(Page text Opens)

We can call our economic system a capitalist system, a market driven system or whatever, but it depends on people buying goods or services. As long as people are buying a lot of goods and services our economy heats up. When those consumer dollars are not being used our economy weakens.

When we give a tax break to low or middle income earners, they will likely spend every nickel of that tax break. They will go out and spend it either on buying a new car, on clothing, on food, on whatever. They will spend all that extra money they have in their hands. An upper income earner will take that money and invest it in the international stock market. They may set money aside for investment at another time and they may even start a business.

The point I want to make is that it is more likely that middle and low income earners will spend their money than will a multimillionaire who gets a tax cut. They may not spend the money. They may, but they may not. They may not even spend it in Canada. They may prefer to buy a condo in Florida, the Cayman Islands or wherever.

If we want to get the maximum bang for our tax reduction, can I suggest to my hon. friend that we give some thought to cutting a tax that would be felt the next morning by every single citizen, from a child to the most elderly taxpayer or consumer, and that is a reduction in the GST. That would be felt from top to bottom. Every single person would benefit, as opposed to having selected tax cuts for the benefit of certain people.

Income Tax Amendments Act, 1998Government Orders

12:40 p.m.

Reform

Ken Epp Reform Elk Island, AB

Madam Speaker, I hate to dominate the debate but I did give others the opportunity to stand before I stood for the second time.

I need to get my head around this. There is certainly the view that some Canadians may spend it outside the country. The fact is that if it is earned in Canada, it is taxed in Canada. Surely the member is not going to be in favour of passing laws that say people face some financial penalty if they invest their money outside the country. I am sure he would not be contemplating that.

(Page text Closes)
(Raw data Opens)

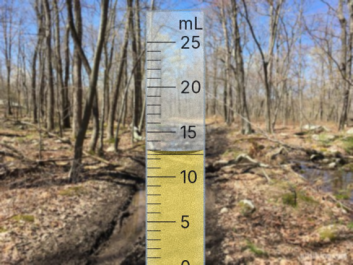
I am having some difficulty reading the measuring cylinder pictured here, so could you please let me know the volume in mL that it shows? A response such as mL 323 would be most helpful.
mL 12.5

(Raw data Closes)
(Raw data Opens)

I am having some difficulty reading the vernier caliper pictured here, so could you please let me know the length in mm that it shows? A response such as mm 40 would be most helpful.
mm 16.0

(Raw data Closes)

→ Problem
Quote the tax cut debate word for word, from "We can call" to "start a business.".

→ Your response
We can call our economic system a capitalist system, a market driven system or whatever, but it depends on people buying goods or services. As long as people are buying a lot of goods and services our economy heats up. When those consumer dollars are not being used our economy weakens.

When we give a tax break to low or middle income earners, they will likely spend every nickel of that tax break. They will go out and spend it either on buying a new car, on clothing, on food, on whatever. They will spend all that extra money they have in their hands. An upper income earner will take that money and invest it in the international stock market. They may set money aside for investment at another time and they may even start a business.